Label Type
Cultural/Historical ContextLabel
"William Gropper’s sidewalk chalk drawings near his home in the poor ghettos of Manhattan’s Lower East Side led to an invitation to study at the Ferrer School, NY. He would go on to convert the realistic, nonpolitical art of his teachers, Ashcan artists Robert Henri and George Bellows, into his own passionate, satirical art.
Gropper joined the staff of the NY Tribune (1920) as a political cartoonist. They soon dismissed him for his left-wing sympathies. He quickly found freelance work for such publications as Vanity Fair and the New Yorker. During the 1930s he received several mural commissions with support from Roosevelt’s New Deal art program that provided funding from the US government for art production.
Like many Social Realists of the time, Gropper became increasingly political. His subjects center on the plight of migrant laborers, striking factory workers, the downtrodden, etc. He also made bold, satirical representations of businessmen and politicians – expressive works that essentially fuse Daumier’s caricature with New Objectivity painting from turn-of-the-century Germany.
As it was the same government he attacked that had provided much of Gropper’s funding, it is no surprise that his work was eventually labeled “subversive.” He was subpoenaed in 1953 to testify before McCarthy’s House of Un-American Activities Committee where he pleaded the Fifth, suffering a loss of popularity thereafter.

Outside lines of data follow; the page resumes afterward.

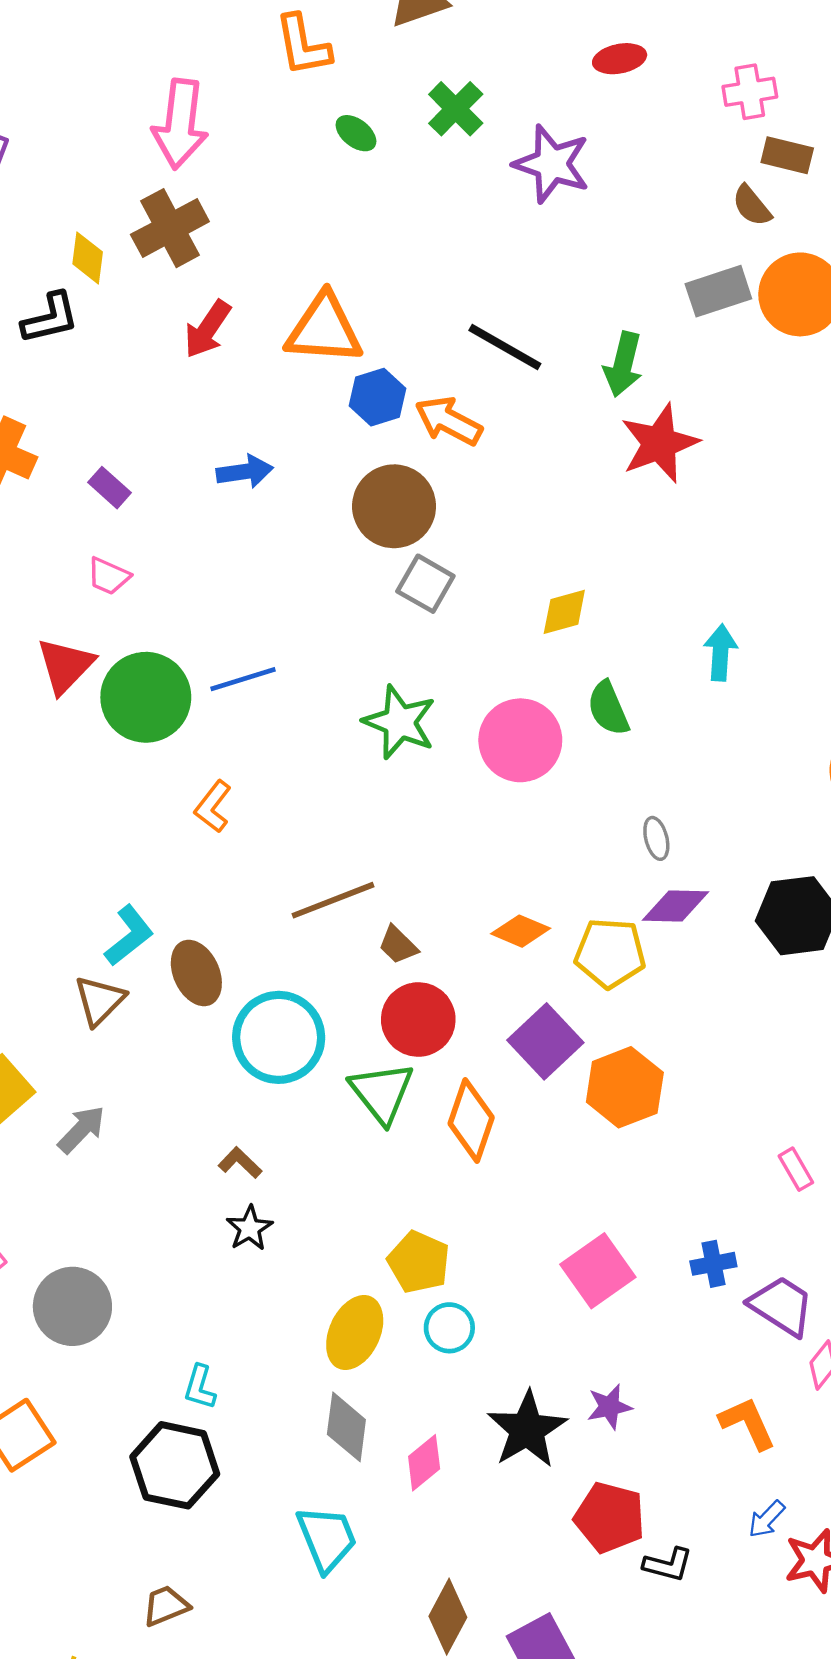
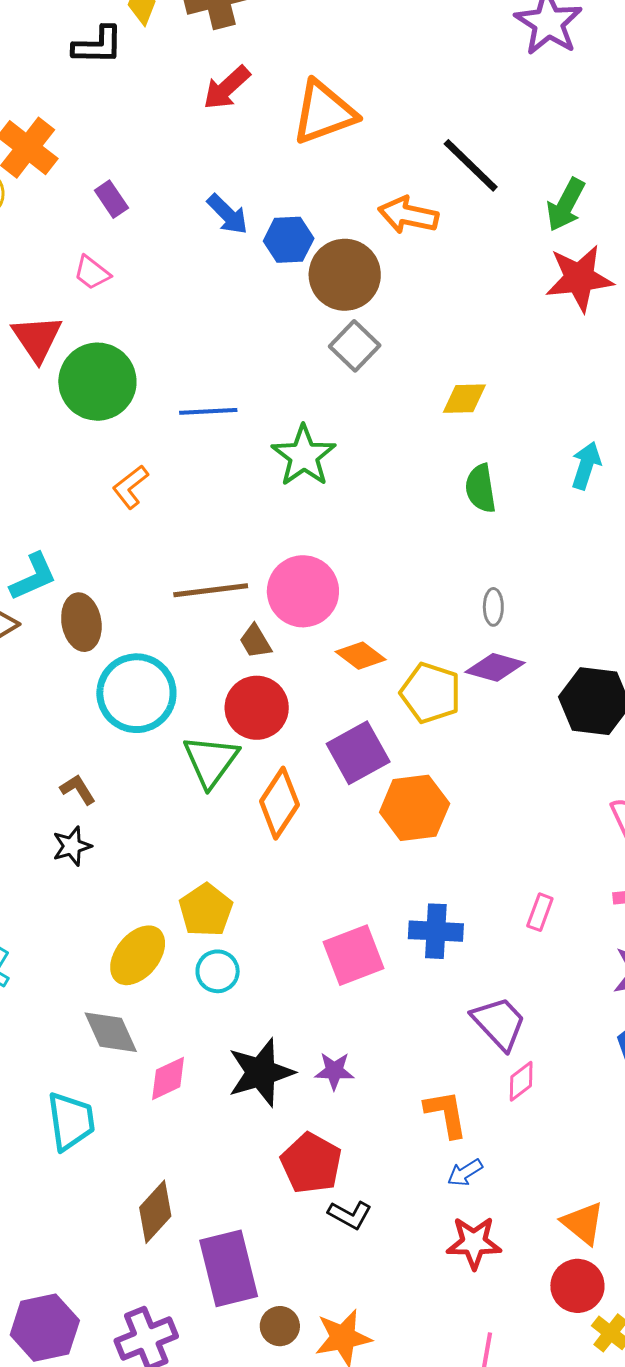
orange triangle: (324, 329) -> (324, 112), turned -38
blue hexagon: (378, 397) -> (289, 240), moved
orange arrow: (449, 421) -> (408, 215), turned -30
blue arrow: (245, 472) -> (228, 214), turned 39
red triangle: (65, 666) -> (37, 338), turned -32
blue line: (243, 679) -> (208, 411), moved
pink circle: (520, 740) -> (303, 591), moved
pink rectangle: (796, 1169) -> (540, 912), turned 36
blue cross: (713, 1264) -> (436, 931), moved, size x1.4
gray diamond: (346, 1427) -> (111, 1032), turned -46
blue arrow: (767, 1519) -> (465, 1173), moved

Gropper used his caustic prints as a most potent weapon for launching attacks against big business and the political right. One can only regard Purdue’s Mother and Child lithograph as confusing among Gropper’s larger body of work. It closely resembles the prints of Picasso, drawing on spiritual Primitivism, Cubism, and a Madonna/child precedent. It lacks Gropper’s characteristic level of detail and all caricatured qualities, especially in the face. Here Gropper has severely simplified form, only vaguely maintaining the sharp, angular lines typical of many of his figures.